Los Alcázares

Adiel lucha por su vida

El niño de tres años que rescataron el pasado miércoles del fondo de una piscina pública en Los Narejos mejora, aunque su estado es delicado

22.08.2015 | 04:00

­Ahora están más unidos que nunca. Unos quince miembros de la familia de Adiel, el menor de tres años que el pasado miércoles ingresó en la UCI pediátrica del hospital Virgen de la Arrixaca después de que lo rescataran del fondo de una piscina pública en Los Narejos, permanecían a la espera de noticias en los pasillos del centro santuario. «Lo importante es que nuestro pequeño mejore. Es lo que toda nuestra familia, aquí y en Ecuador, está pidiendo. Estamos unidos en oración, nuestro corazón está con él», dijo sereno el abuelo.

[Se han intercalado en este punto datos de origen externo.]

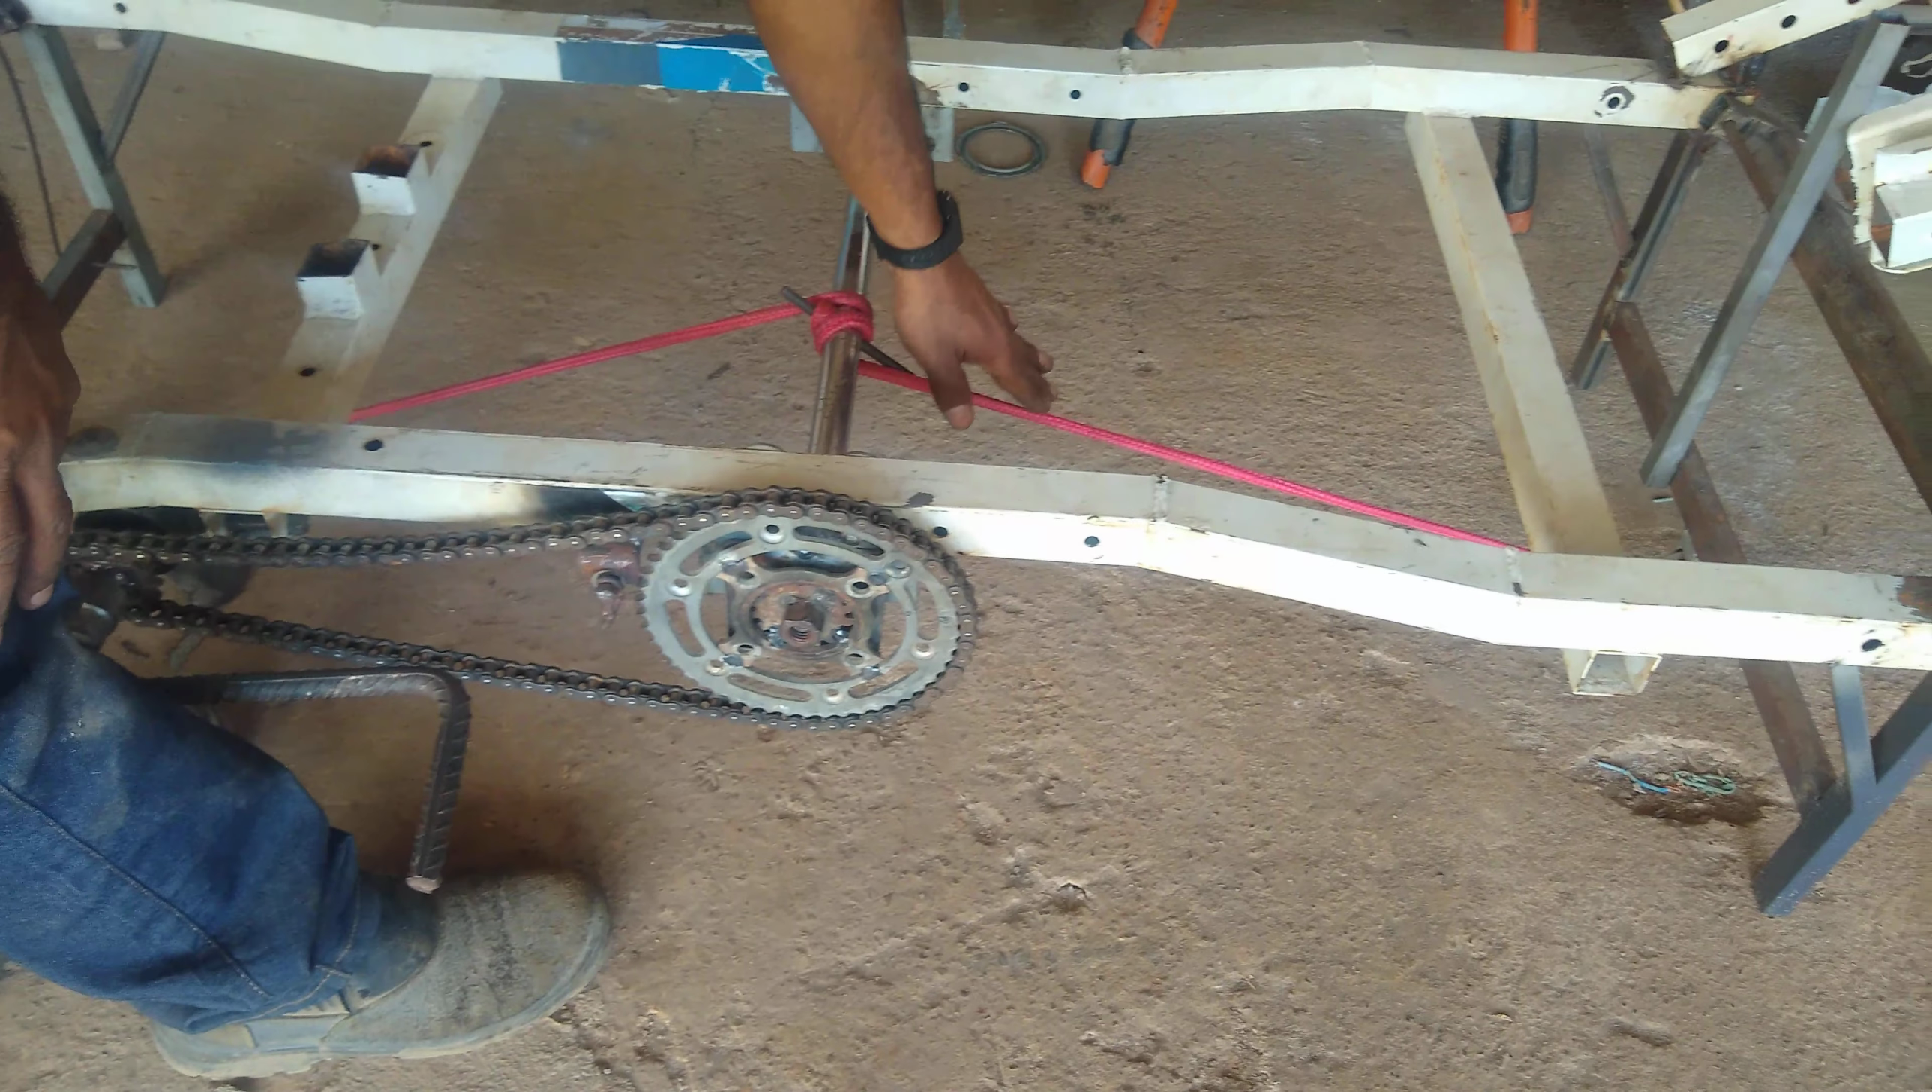Ainda falta eu colocar aqui o cabo de aço Que ainda está a corda.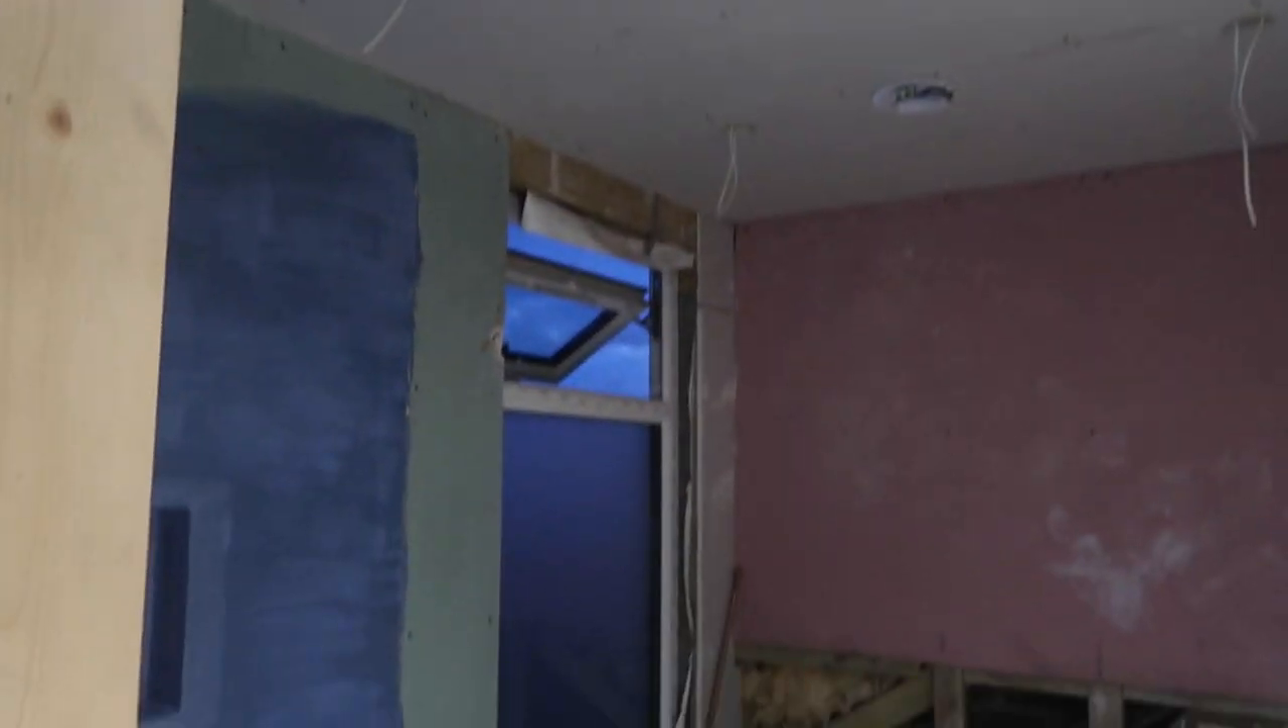Bathrooms a little bit dark at the moment because only one of the lights is in but we will have all four in including one in the shower.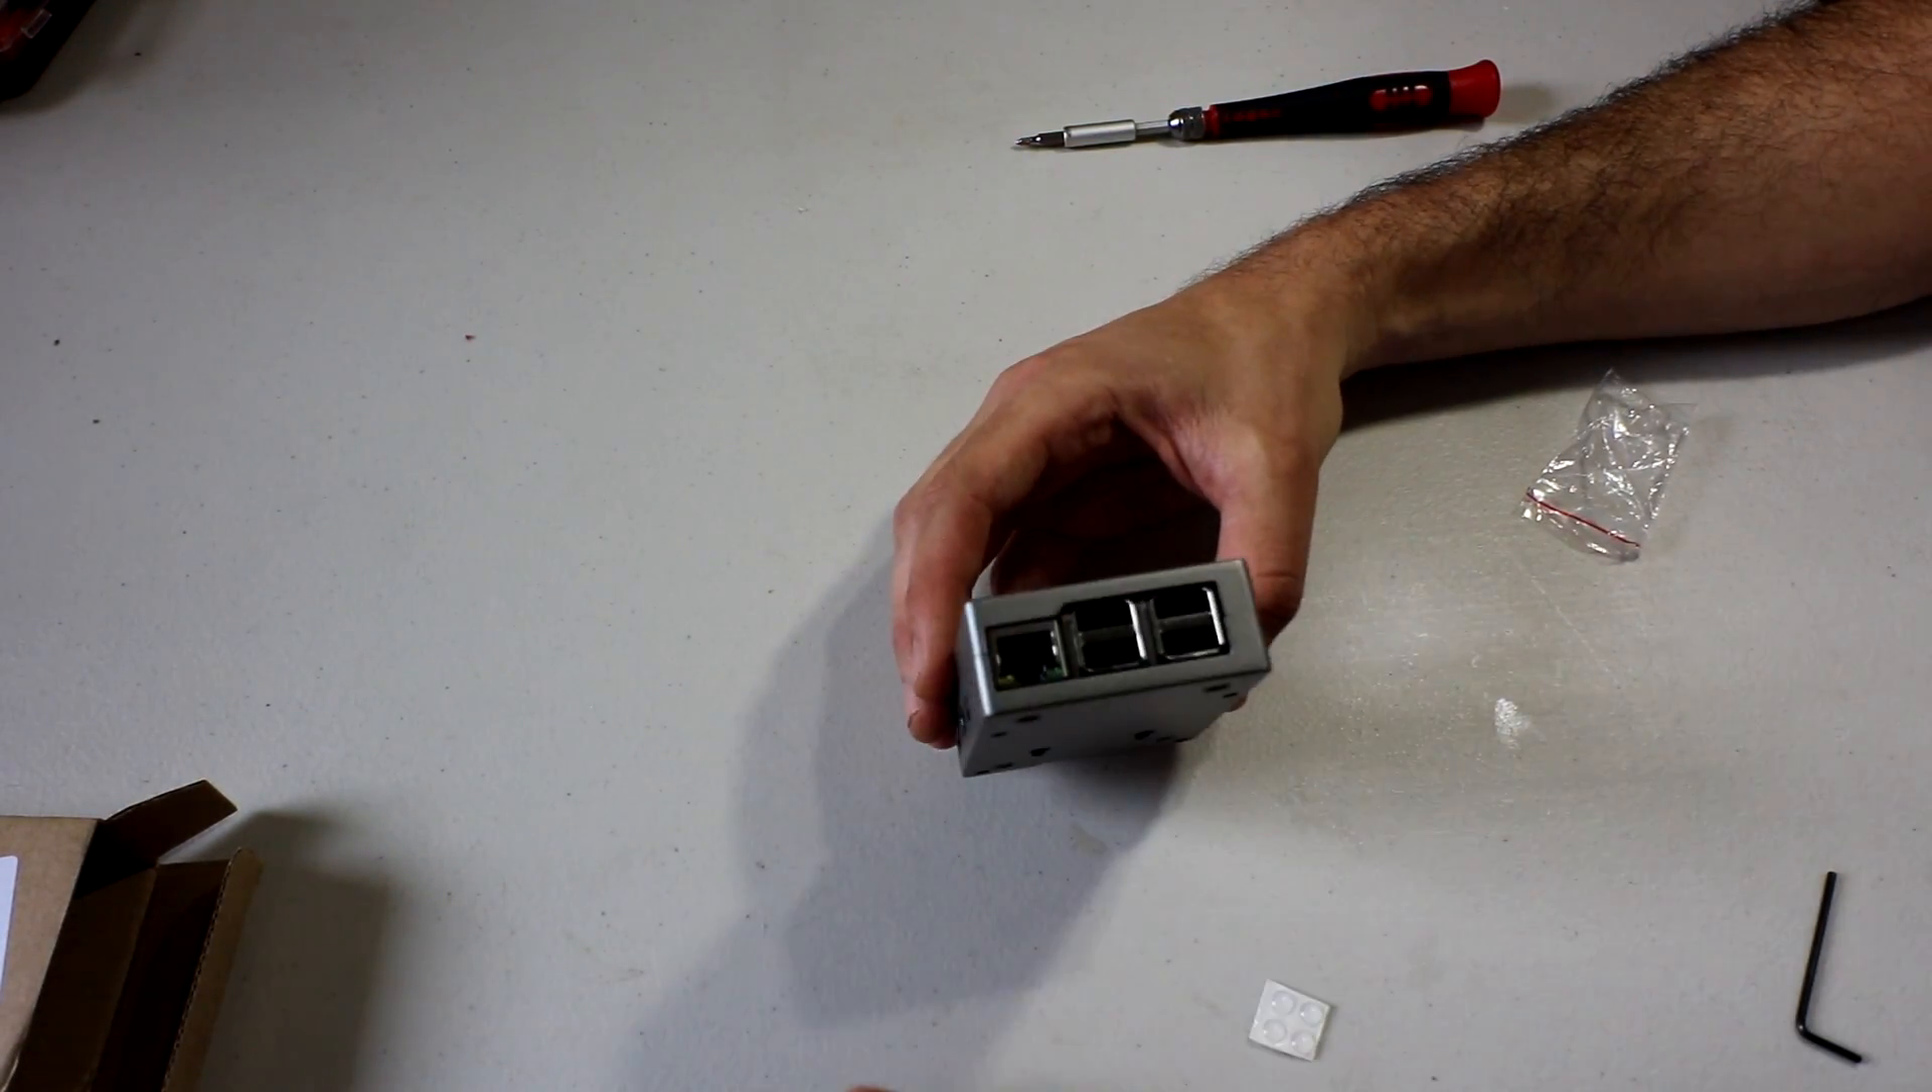We now have the case put together.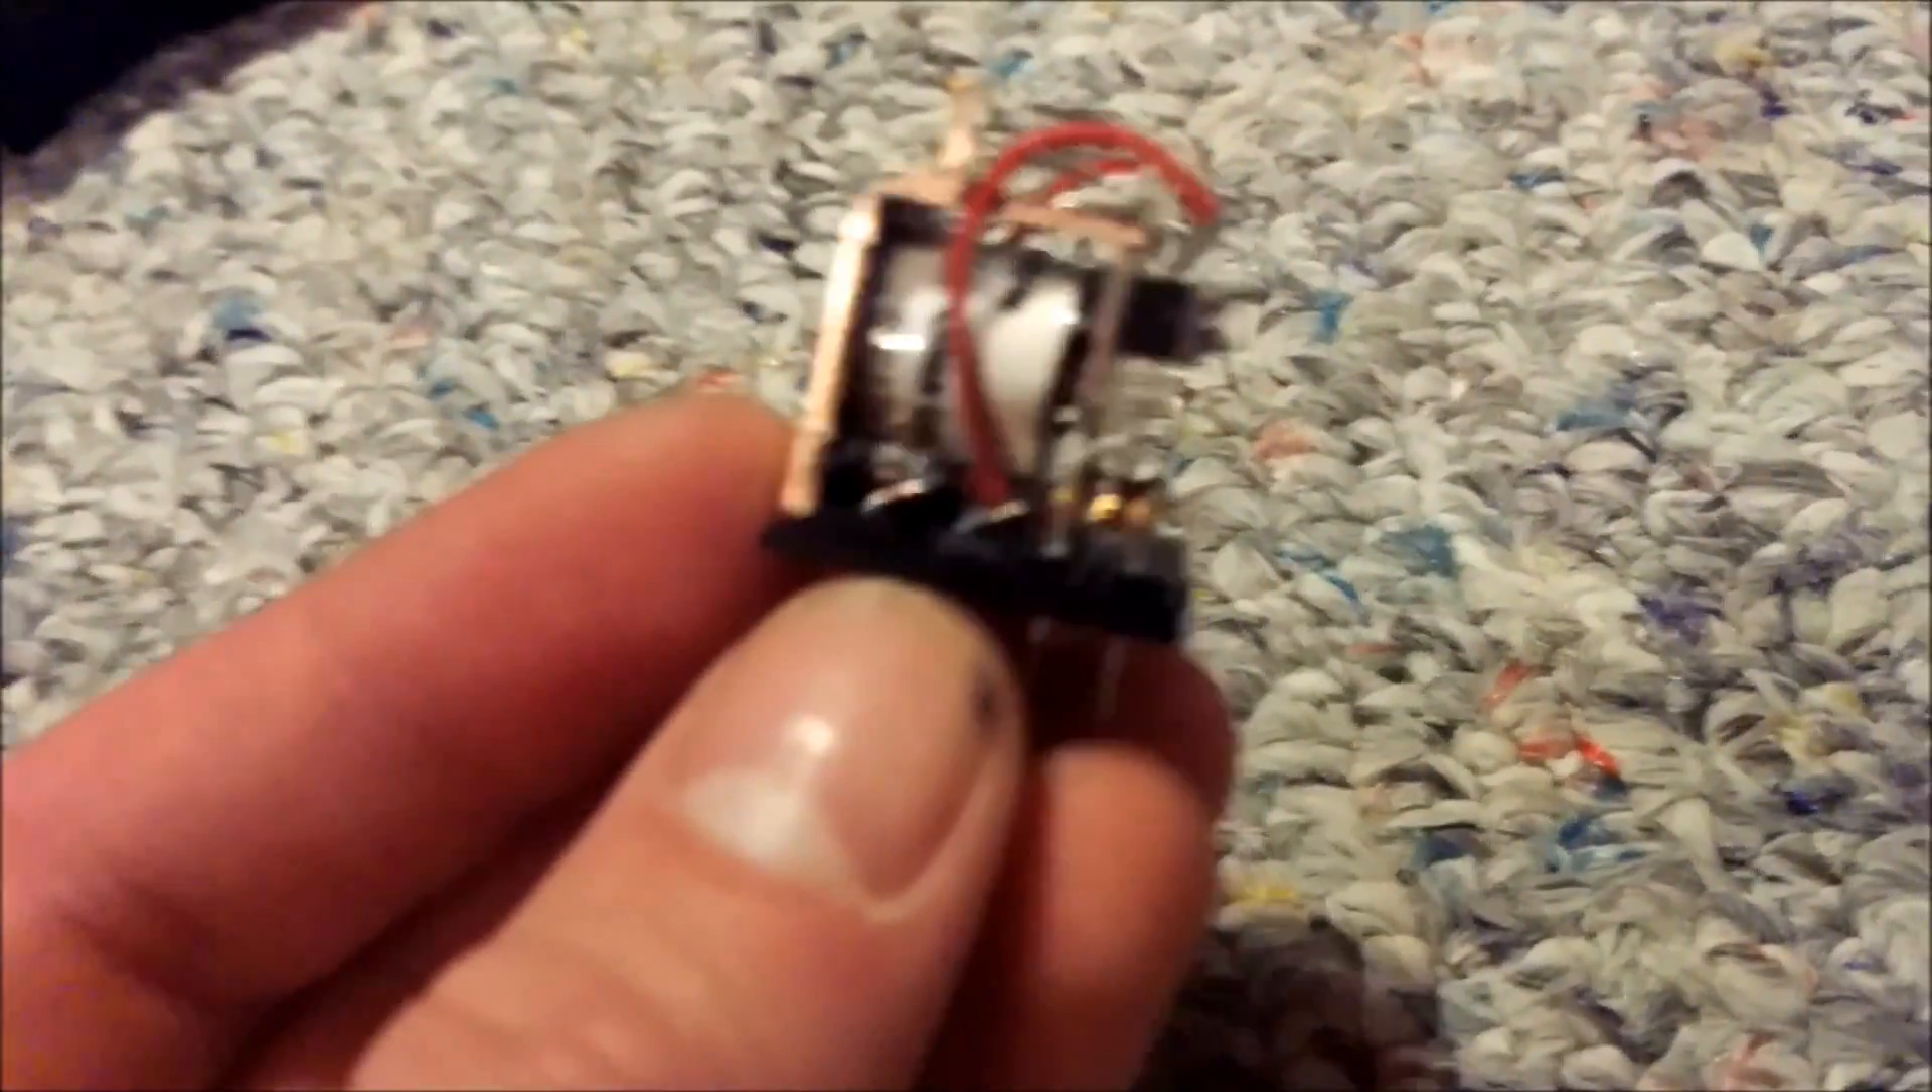So with the casing pulled off the relay, you now have a base with the inner components of the relay.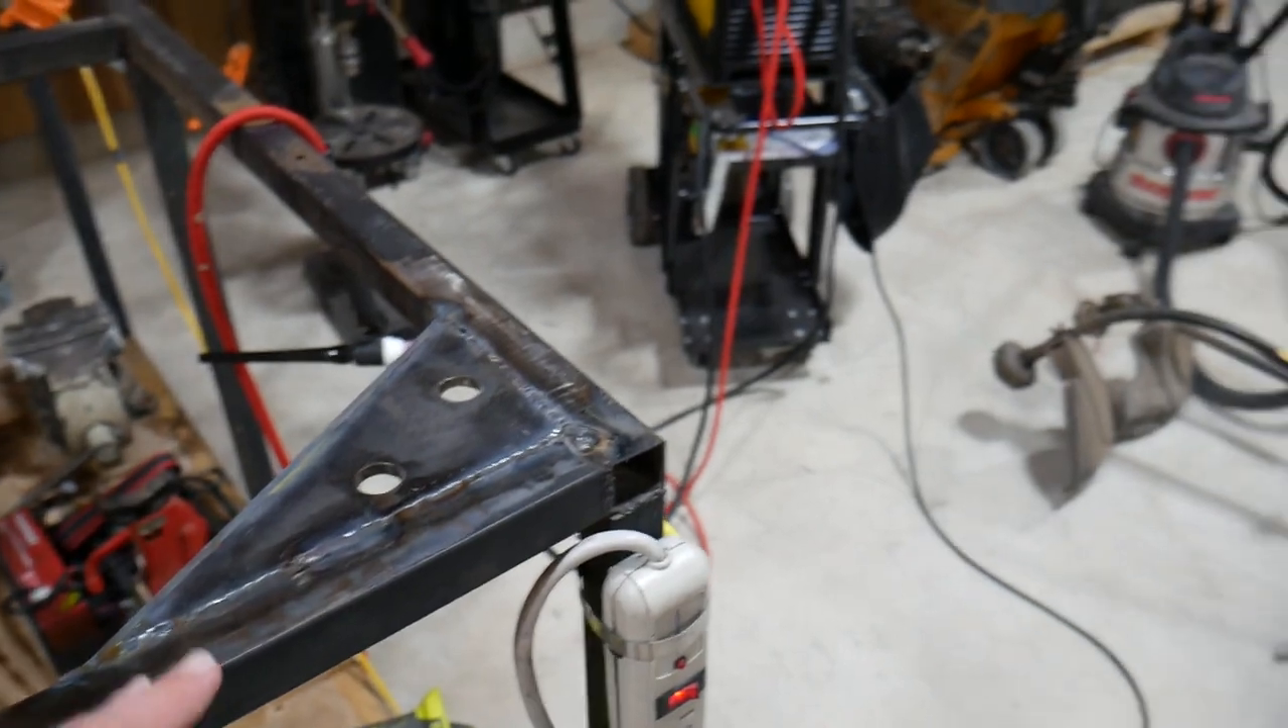And I just finished welding up the corner mount here that is going to be for the tube bender itself.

Tras una intensa jornada de baño en una piscina pública de Los Narejos, Betty y Carlos, los padres de Adiel, y el resto de la familia disfrutaban de un rato de asueto lejos del agua: «Mi esposo jugaba a las cartas y yo me dormí en un par de ocasiones», cuenta la madre, serena, pero con un atisbo de lágrimas en los ojos, «Adiel estaba conmigo hasta que, de repente, dejé de verlo».

Alarmados por no encontrar rastro del pequeño, fueron a la zona de piscinas. Lo encontraron al fondo de la de adultos, donde el agua llegaba a cubrir el metro veinte. «No lo pensé, me tiré, aunque no sé nadar, para cogerlo. Salí con él por las escaleras y casi me caigo. Eso me cuentan, yo no lo recuerdo», recapituló Betty, mientras gestualizaba cómo dejó a su hijo en el suelo y gritó en busca de ayuda.

Tras dos días de angustia, la familia se encontraba mucho más calmada ayer. Pese a las cautelas, informaron de que los médicos ven mejoría y le habían retirado la sedación profunda. «Nos queda que despierte y no tenga daños cerebrales», dijeron con esperanza.

Y hay motivos para ello: Carlos pudo comprobar cómo los dedos del pie del menor se movieron cuando le habló de la mascota familiar: «Le quitaron los sedantes y le hablé de nuestro perro, que le gusta mucho. De pronto, vi cómo movía los ´deditos´ del pie. Los médicos dicen que puede ser un reflejo, pero también una reacción». Vídeos, canciones, conversación y el calor de la mano de su madre son los mejores bálsamos que sus allegados pueden darle para que salga del bache. Y en ello siguen. Constantes.

Betty Carlos y los abuelos rezan y recuerdan al pequeño, «que es un terremoto» y agradecen a los médicos del hospital de la Arrixaca los esfuerzos hacen para devolvérselo como siempre: lleno de vida.